There are a large number of climbers which produce a special spring-like coiled structure, known as tendril, which helps them to hold the support strongly, making the climbing process very easy.

Depending on the nature of organs modified into tendrils, these plants are generally considered into the following types:

(i) Stem-tendril:

In Passiflora grandiflora (Fig 9.10-A) the axillary-stem is modified into tendril; in Cissus quadrangular, Vitis quadrangularis) the stem apex is modified into tendril, in Cucurbita maxima the tendril is developed in a position lateral to the leaf but it may be a displaced axillary bud.

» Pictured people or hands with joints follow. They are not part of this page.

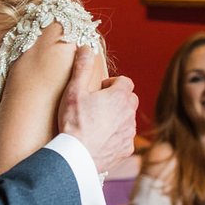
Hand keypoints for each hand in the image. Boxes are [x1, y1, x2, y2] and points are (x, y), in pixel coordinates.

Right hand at [56, 46, 137, 172]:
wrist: (76, 156)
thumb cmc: (74, 122)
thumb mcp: (74, 91)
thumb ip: (82, 67)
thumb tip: (86, 48)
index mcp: (119, 96)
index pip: (125, 82)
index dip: (112, 83)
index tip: (99, 90)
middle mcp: (129, 113)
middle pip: (130, 99)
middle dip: (117, 99)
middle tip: (98, 105)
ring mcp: (129, 133)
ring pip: (128, 119)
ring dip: (117, 117)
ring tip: (97, 123)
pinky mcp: (126, 149)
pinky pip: (125, 138)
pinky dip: (116, 136)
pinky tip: (100, 139)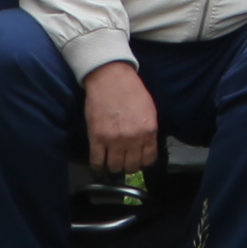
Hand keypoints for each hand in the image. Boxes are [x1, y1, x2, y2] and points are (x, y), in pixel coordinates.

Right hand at [76, 61, 163, 176]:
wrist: (111, 79)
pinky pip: (97, 162)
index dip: (143, 163)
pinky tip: (99, 167)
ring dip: (113, 168)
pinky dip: (98, 168)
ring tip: (112, 163)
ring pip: (115, 167)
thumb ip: (148, 130)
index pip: (149, 159)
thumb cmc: (132, 91)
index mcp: (149, 131)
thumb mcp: (149, 110)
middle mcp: (133, 139)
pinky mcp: (97, 139)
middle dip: (128, 166)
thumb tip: (147, 146)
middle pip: (132, 166)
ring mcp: (114, 140)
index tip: (138, 161)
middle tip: (124, 162)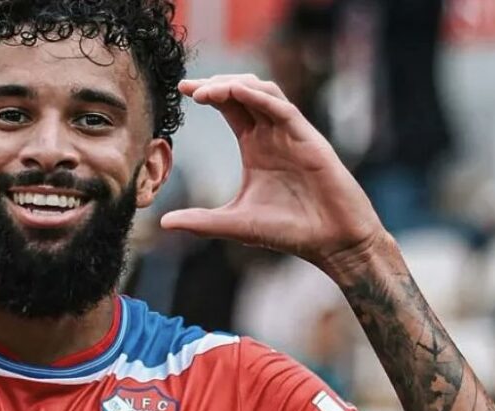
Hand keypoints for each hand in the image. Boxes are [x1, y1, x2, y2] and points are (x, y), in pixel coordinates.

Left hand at [161, 75, 389, 276]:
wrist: (330, 242)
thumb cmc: (289, 230)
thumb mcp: (235, 223)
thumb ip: (200, 221)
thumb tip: (163, 222)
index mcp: (255, 145)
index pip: (229, 107)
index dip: (208, 94)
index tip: (181, 90)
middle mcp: (272, 134)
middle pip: (243, 92)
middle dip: (216, 84)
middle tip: (188, 87)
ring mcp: (291, 134)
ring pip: (264, 92)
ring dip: (236, 86)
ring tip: (208, 91)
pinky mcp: (309, 140)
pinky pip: (284, 109)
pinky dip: (261, 98)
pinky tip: (239, 94)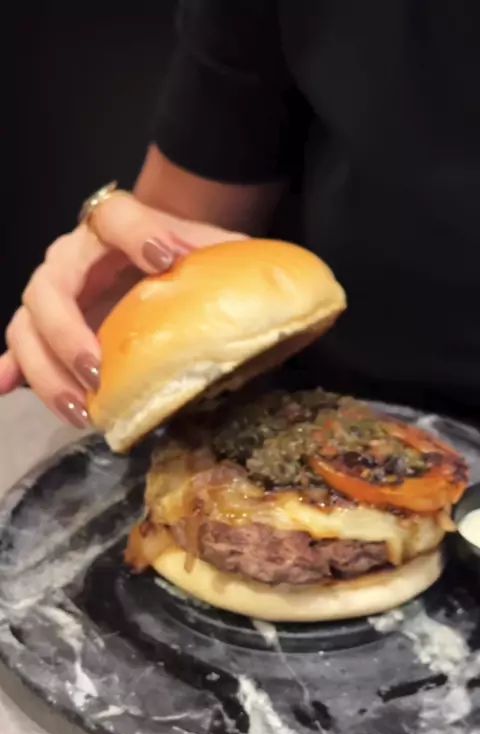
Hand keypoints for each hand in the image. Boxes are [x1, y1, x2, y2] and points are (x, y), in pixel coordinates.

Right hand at [0, 193, 244, 426]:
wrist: (154, 253)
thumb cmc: (181, 254)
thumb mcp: (209, 248)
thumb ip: (230, 259)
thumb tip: (282, 294)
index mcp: (113, 228)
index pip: (116, 218)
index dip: (137, 234)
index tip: (165, 259)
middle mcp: (71, 258)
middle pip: (48, 288)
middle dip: (69, 333)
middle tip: (99, 371)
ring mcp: (51, 295)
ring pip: (26, 327)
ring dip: (46, 371)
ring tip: (81, 410)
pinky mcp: (45, 329)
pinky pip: (17, 348)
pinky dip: (10, 369)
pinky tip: (6, 389)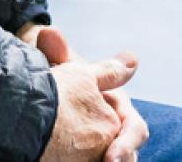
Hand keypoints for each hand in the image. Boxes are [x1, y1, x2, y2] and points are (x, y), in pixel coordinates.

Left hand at [23, 29, 145, 161]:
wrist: (52, 99)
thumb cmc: (65, 83)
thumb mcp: (64, 69)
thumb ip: (58, 53)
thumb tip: (47, 32)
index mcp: (120, 109)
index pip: (134, 129)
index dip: (125, 143)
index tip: (110, 158)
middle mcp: (120, 132)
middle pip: (129, 155)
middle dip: (121, 160)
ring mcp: (110, 149)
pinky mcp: (96, 157)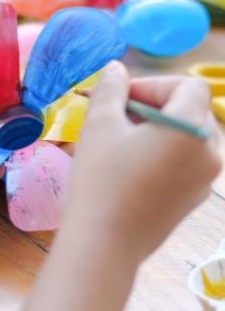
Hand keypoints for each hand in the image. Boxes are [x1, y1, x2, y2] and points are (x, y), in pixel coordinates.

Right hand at [63, 61, 221, 263]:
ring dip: (160, 128)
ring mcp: (206, 178)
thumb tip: (116, 69)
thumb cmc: (101, 179)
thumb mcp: (99, 126)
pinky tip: (130, 166)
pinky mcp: (195, 197)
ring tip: (121, 140)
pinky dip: (164, 153)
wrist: (105, 241)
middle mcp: (211, 151)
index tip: (119, 95)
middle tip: (116, 114)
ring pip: (189, 136)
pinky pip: (186, 161)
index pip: (187, 87)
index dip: (152, 84)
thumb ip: (111, 90)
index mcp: (192, 129)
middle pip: (192, 110)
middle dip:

(ii) Inflorescence tendril:

The terminal portion and upper branches of inflorescence are modified into tendrils in Antigonon leptopus (Fig 9.10-B), Cardiospermum helicacabum, etc.

(iii) Stipule tendril:

Stipules are modified into tendrils in Smilax zeylanica, S. lanceaefolia,. Heterosmilax indica, etc.

(iv) Leaf tendrils:

Entire or different parts of leaves are modified into tendrils in different plants:

(a) Entire leaf modified into tendril in Lathyrus aphaca (Fig 9.10-F);

(b) Leaflets modified into tendril in Lathyrus sativas, Pisum ativum (Fig 9.10-G) Noravalea zeylenica, Sophora interrupta, etc.

(d) Petiole works as tendril in Clematis buchananiana (Fig 9.9-D) ; Nepenthes khasyana (Fig 9.9-E).

4. Thalloid Plants:

Thalloid form of angiospermic stem is found in many members of Podostemaceae, e.g. Hydrobryum griffithii. Entire stem is firmly anchored on rock-surface and produces flowers and fruits on the upper surface.